EXTRACTED ENTRIES:
• • • • •

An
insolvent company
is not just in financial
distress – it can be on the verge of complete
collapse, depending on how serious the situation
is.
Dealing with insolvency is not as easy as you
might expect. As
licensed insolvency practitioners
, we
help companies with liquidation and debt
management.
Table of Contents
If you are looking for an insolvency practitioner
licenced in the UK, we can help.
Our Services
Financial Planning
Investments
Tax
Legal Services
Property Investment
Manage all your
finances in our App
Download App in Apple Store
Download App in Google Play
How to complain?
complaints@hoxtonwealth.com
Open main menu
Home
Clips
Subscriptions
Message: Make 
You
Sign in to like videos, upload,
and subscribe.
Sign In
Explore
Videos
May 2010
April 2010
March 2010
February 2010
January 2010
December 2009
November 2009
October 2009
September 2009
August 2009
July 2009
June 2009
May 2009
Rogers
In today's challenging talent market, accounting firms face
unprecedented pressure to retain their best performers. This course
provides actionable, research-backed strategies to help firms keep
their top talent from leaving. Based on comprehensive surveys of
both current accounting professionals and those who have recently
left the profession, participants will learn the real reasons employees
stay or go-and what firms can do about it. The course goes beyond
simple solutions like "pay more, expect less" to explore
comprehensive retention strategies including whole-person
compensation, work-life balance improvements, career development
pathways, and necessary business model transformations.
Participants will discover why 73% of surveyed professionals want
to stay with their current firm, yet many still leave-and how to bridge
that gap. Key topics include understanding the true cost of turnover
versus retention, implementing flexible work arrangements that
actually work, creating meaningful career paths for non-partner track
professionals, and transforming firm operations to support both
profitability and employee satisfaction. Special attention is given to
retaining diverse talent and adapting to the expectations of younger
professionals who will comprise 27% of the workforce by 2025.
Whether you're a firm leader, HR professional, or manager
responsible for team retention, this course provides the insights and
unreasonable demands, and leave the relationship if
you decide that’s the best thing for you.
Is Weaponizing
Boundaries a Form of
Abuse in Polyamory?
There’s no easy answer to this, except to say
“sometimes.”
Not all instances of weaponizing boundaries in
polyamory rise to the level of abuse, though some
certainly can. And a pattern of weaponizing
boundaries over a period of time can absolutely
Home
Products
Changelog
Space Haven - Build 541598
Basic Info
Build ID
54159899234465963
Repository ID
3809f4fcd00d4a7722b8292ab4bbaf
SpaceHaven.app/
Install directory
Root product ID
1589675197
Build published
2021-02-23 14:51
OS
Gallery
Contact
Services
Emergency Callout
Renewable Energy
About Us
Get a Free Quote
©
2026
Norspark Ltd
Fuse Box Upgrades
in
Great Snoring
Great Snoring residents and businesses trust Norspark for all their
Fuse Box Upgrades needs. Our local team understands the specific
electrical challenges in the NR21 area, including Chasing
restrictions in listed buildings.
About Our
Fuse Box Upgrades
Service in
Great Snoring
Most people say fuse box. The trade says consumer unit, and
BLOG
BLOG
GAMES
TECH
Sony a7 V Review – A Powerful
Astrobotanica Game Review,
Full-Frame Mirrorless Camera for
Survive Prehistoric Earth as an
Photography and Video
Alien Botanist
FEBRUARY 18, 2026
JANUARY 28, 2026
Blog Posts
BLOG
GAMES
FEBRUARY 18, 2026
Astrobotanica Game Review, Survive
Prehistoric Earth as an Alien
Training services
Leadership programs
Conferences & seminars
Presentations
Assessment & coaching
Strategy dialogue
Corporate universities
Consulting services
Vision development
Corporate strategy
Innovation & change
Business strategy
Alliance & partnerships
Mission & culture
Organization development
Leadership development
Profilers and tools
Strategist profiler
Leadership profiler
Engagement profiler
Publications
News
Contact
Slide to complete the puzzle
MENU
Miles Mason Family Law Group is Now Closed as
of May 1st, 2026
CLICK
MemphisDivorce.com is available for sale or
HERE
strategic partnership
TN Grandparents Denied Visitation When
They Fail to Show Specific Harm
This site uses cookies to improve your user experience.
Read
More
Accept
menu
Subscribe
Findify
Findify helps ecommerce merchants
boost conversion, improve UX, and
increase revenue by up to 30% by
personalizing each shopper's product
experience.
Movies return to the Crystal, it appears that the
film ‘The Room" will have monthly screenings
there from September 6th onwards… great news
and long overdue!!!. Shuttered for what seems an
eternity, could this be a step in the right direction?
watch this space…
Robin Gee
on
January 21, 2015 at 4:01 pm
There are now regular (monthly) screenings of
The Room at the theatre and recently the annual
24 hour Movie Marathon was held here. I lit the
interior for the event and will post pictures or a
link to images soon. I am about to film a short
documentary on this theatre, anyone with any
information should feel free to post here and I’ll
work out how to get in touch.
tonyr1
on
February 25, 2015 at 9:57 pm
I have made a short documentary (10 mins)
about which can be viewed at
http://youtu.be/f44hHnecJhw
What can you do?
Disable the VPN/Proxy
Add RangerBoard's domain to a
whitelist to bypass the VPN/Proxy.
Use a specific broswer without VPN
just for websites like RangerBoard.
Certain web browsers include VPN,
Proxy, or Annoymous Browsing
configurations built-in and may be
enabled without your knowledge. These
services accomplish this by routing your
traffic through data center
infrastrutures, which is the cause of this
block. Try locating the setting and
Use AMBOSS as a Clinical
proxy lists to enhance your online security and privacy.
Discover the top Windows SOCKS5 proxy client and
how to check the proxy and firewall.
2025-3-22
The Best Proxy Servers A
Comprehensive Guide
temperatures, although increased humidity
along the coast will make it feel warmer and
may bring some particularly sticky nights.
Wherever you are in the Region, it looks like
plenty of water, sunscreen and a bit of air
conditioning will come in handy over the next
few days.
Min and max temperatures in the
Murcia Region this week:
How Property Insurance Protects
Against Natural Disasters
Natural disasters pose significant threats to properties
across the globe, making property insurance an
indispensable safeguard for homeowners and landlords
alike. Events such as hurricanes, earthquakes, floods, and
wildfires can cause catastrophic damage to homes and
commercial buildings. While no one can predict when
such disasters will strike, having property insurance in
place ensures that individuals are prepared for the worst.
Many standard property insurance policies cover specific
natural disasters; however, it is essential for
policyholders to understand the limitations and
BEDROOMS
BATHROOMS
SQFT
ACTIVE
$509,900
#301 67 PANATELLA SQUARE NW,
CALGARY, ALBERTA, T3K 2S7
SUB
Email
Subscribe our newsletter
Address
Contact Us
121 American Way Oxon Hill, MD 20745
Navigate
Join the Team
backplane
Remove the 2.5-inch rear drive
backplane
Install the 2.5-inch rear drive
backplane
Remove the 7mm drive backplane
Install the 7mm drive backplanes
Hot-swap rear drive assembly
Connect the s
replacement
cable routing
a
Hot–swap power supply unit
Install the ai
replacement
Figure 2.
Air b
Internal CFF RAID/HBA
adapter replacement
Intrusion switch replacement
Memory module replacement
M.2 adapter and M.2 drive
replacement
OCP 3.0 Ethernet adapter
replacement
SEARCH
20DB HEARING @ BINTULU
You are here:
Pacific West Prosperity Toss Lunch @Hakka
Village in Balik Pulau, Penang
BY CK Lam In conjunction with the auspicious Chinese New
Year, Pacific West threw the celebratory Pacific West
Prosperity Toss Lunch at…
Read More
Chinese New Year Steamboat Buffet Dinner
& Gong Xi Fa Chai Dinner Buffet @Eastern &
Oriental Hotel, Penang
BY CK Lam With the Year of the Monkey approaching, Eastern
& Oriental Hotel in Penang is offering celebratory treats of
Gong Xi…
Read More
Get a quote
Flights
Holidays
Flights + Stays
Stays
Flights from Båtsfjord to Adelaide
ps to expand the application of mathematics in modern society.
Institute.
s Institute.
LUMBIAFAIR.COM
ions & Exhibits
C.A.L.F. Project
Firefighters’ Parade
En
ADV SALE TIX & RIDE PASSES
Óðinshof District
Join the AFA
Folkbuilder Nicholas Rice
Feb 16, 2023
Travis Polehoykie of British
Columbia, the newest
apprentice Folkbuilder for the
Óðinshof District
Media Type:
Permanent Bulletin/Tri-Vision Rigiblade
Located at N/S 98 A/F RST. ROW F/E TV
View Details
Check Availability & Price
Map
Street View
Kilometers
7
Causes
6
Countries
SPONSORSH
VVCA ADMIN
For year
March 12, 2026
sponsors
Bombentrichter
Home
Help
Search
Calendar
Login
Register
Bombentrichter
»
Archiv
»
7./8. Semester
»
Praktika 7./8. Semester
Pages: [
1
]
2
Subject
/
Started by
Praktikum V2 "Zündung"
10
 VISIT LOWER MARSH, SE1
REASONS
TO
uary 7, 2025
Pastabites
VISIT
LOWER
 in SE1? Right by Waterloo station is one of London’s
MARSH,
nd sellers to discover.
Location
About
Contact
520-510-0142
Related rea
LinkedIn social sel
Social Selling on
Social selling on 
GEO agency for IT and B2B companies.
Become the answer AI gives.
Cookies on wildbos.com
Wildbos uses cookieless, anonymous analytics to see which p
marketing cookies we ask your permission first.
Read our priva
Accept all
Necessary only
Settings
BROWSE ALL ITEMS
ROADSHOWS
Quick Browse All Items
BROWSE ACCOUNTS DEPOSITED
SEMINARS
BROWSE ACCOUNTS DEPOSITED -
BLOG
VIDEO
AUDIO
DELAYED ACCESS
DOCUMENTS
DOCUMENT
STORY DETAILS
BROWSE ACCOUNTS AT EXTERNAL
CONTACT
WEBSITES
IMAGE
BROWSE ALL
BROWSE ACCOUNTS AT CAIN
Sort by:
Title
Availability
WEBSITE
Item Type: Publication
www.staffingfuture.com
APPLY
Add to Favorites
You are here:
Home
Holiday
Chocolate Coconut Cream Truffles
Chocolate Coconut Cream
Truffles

• • • • •

AIM OF THE EXERCISE: Return exactly, and only, the lines above starting at the line that contains "configurations built-in and may be" and ending at the line that contains "Comprehensive Guide".

EXERCISE SOLUTION:
configurations built-in and may be
enabled without your knowledge. These
services accomplish this by routing your
traffic through data center
infrastrutures, which is the cause of this
block. Try locating the setting and
Use AMBOSS as a Clinical
proxy lists to enhance your online security and privacy.
Discover the top Windows SOCKS5 proxy client and
how to check the proxy and firewall.
2025-3-22
The Best Proxy Servers A
Comprehensive Guide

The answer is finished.